いつも余裕があって、自信に満ちた神秘的なほどかっこいい男の子というのが並木君の印象だった。
それが、どうしてこんなにも取り乱しているのだろう。こんなにも弱弱しい目をしているのだろう。
並木君に『なんでもする』と云わしめる価値や要因が私にあるとは思えなかった。
重い音を立てて雨は降りしきっていて、いつまでも止むとは思えない。
夜中まで降り続いたって不思議ではなかった。

それでも、並木君の懇願は続いた。
私はこれ以上彼を傷つけたくなくて、ついに頷いた。
そのときの並木君の安堵の顔を私は一生忘れないだろう。
彼については忘れられないことが多い。


それから、雨の音をBGMにして、何事もなかったかのように勉強会は続いた。
並木君の指導はそれまで以上に丁寧だ。有意義な時間だったと言える。
夜の九時半ころになるとついに空も泣き飽きたらしくて、雨も弱まった。
勉強にもきりがついて、そろそろ心配な時間になってきたので、並木君も観念して、家まで送る、と言ってくれた。
当然、嬉しかった。
遠いし、並木君の家の方向がわからないから本来なら申し訳ないと思うところだけど、
事情を教えてくれないのは並木君なのだから私は素直に幸運だと思えた。二つの傘を並べて歩いた。

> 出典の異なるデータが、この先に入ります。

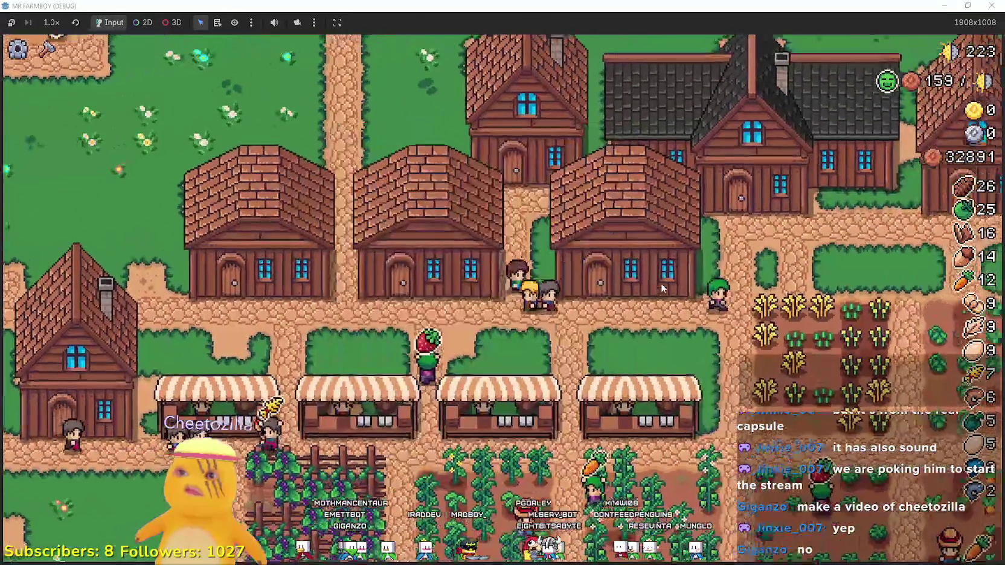
{"action": "key", "text": "w"}
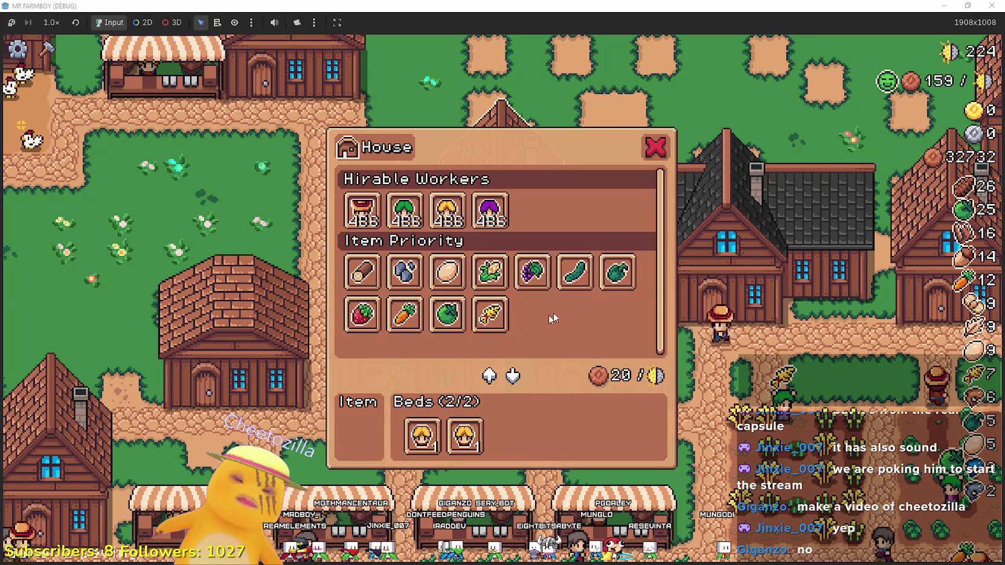
- Walk the farmer south and west, then repeatedly reopen the House menu to retest its item tooltips
{"action": "key", "text": "s"}
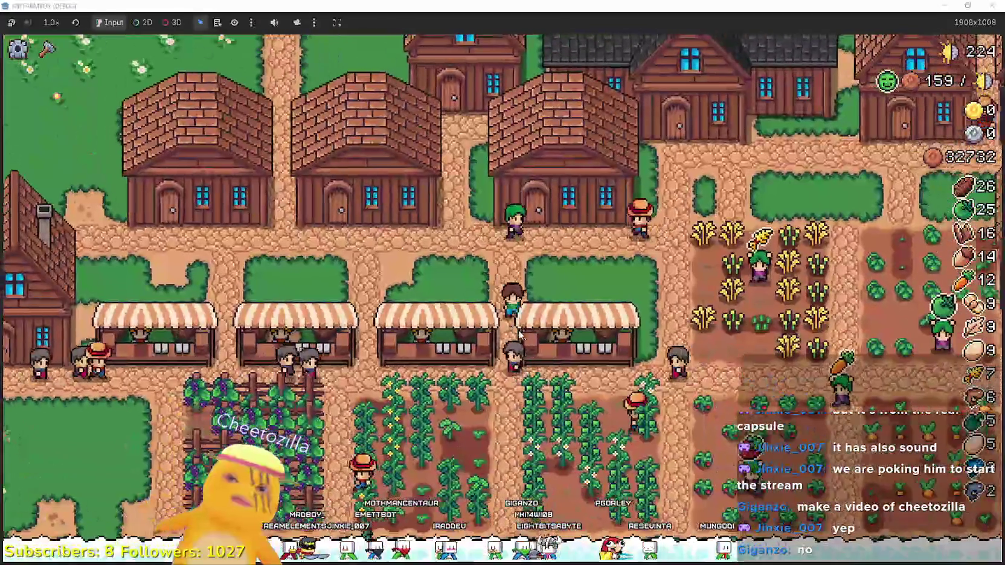
{"action": "key", "text": "a"}
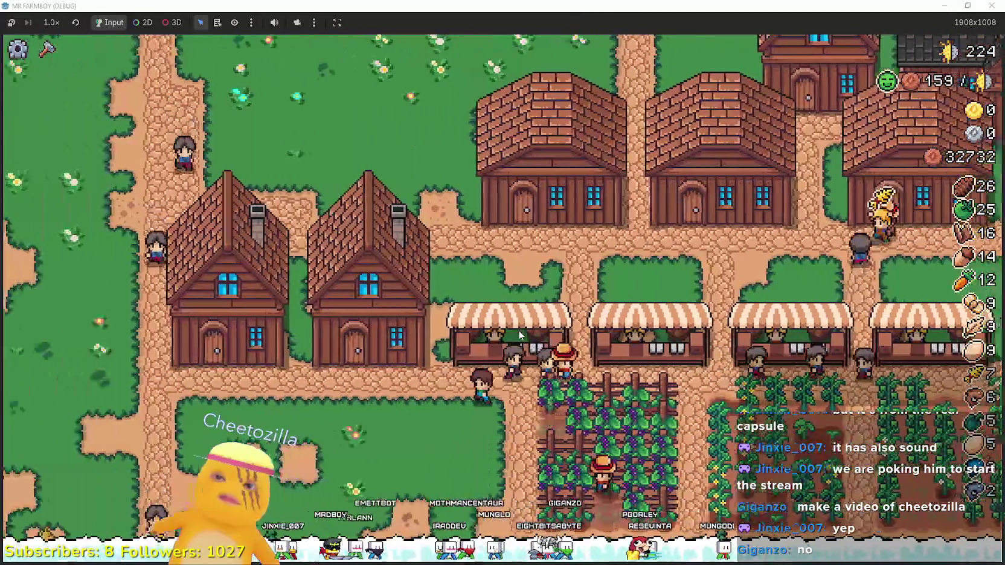
{"action": "key", "text": "e"}
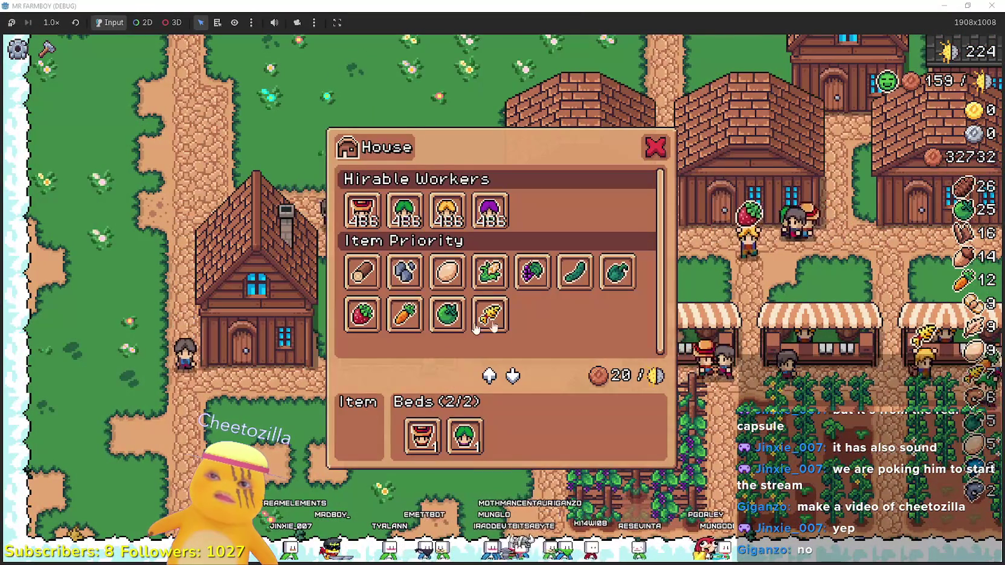
{"action": "key", "text": "e"}
{"action": "key", "text": "e"}
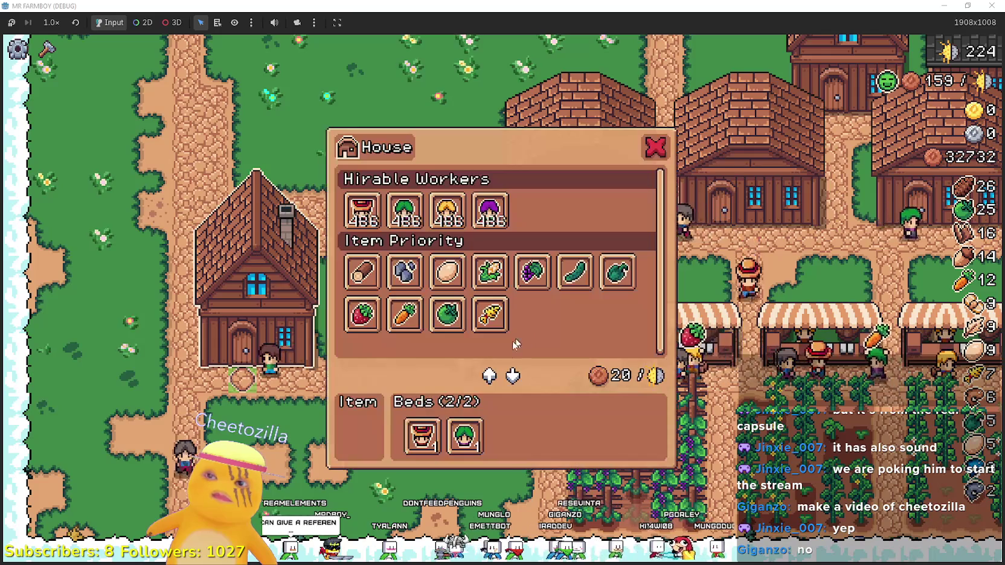
{"action": "key", "text": "e"}
{"action": "key", "text": "e"}
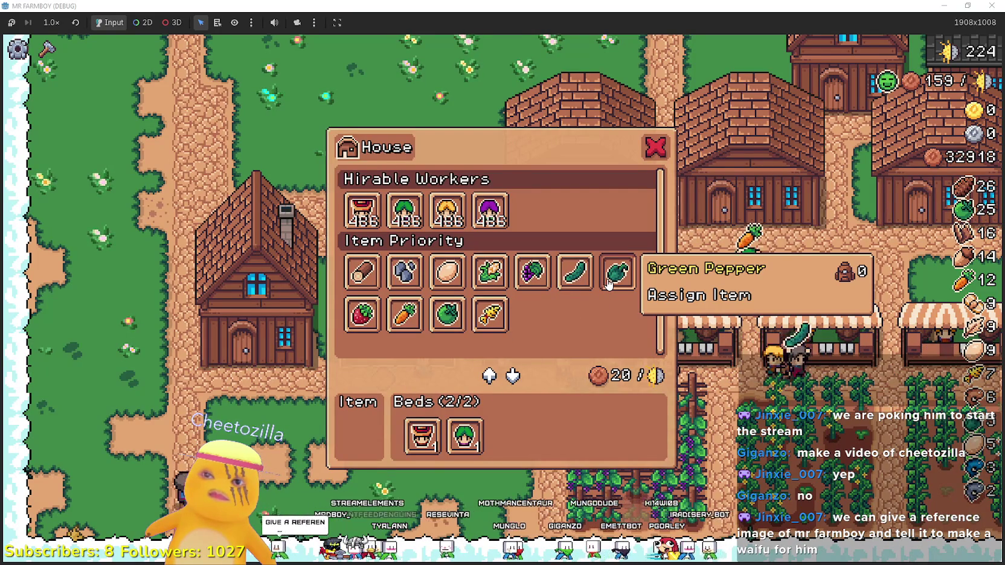
{"action": "key", "text": "e"}
{"action": "key", "text": "e"}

自宅に近づくにつれて、私は様子がおかしいことに気づいた。
何台ものパトカーが出入りしているのだ。
そして、私の自宅の前にも止まっていた。

恐る恐る事情を聞くと、曰く、この周辺に包丁を持った男が潜んでいたらしい。
そして男の供述では此処の家主――つまり私を殺すつもりだった、と。
私は戦慄した。
自分が殺されていたかもしれない、ということだけではない。
並木君にはわかっていたのだ。
一連の行動に、辻褄が合ってしまった。

並木君を振り返ると、気まずそうな彼と目が合った。

「――なんで?」

震えた唇からは、その一言だけが零れ落ちた。
思考はぐちゃぐちゃと巡って、逆に真っ白になる。

血の気が引いた顔をしていたであろう私に、並木君は心配そうに手を伸べた。
私は、その手が急に得体の知れないもののように感じて、振り払ってしまった。
はっと我に返って、並木君を見た。
並木君はさっきと同じ、傷ついた捨て犬のような弱弱しい瞳をしていた。
それから、諦めたように苦笑いをした。

「無事でよかった」

それだけ言って去っていく背中を見送りながら、私は動けなかった。
それ以来、二度と並木君と目が合うことはなかった。